The solution to the problem is to check for the fake result set before
attempting to interpret the buffer as char* and measuring its length.
The catalog functions produce data buffers acknowledging that this measurement
will be done later, but this is not always safe for any data buffer and
therefore zero data length should be interpreted literally if the result set
is coming from the server (not "fake" - generated by catalog functions).
[5 Dec 2024 2:53] Bogdan Degtyariov
Posted by developer:
 
A better solution is to remove checks for the "fake" result set in this logic and make catalog functions initialize lengths for IRD descriptor instead.

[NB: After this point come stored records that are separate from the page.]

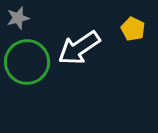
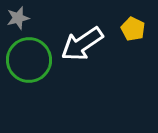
white arrow: moved 3 px right, 4 px up
green circle: moved 2 px right, 2 px up
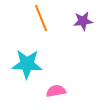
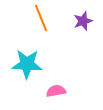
purple star: rotated 12 degrees counterclockwise
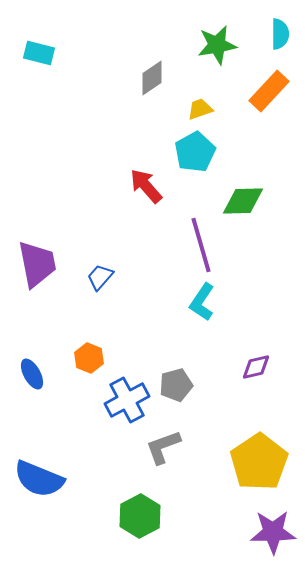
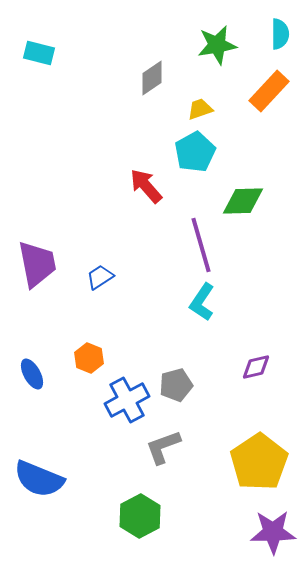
blue trapezoid: rotated 16 degrees clockwise
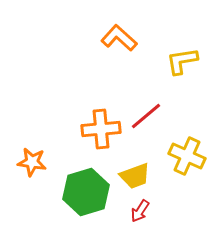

This will allow data processing to rely on the provided lengths rather than trying measuring them on the fly with potentially undefined behavior.
This is implemented in the patch.
[9 Dec 2024 0:05] Bogdan Degtyariov
Posted by developer:
 
The patch implementing the solution with initializing lengths in IRD descriptor (see previous comment) has been pushed into the trunk.
[11 Dec 2024 0:30] Philip Olson
Posted by developer:
 
Fixed as of the upcoming MySQL Connector/ODBC 9.2.0 release, and here's the proposed changelog entry from the documentation team:

Retrieving a list of records that contained an empty BLOB field could
return an unexpected result.

Thank you for the bug report.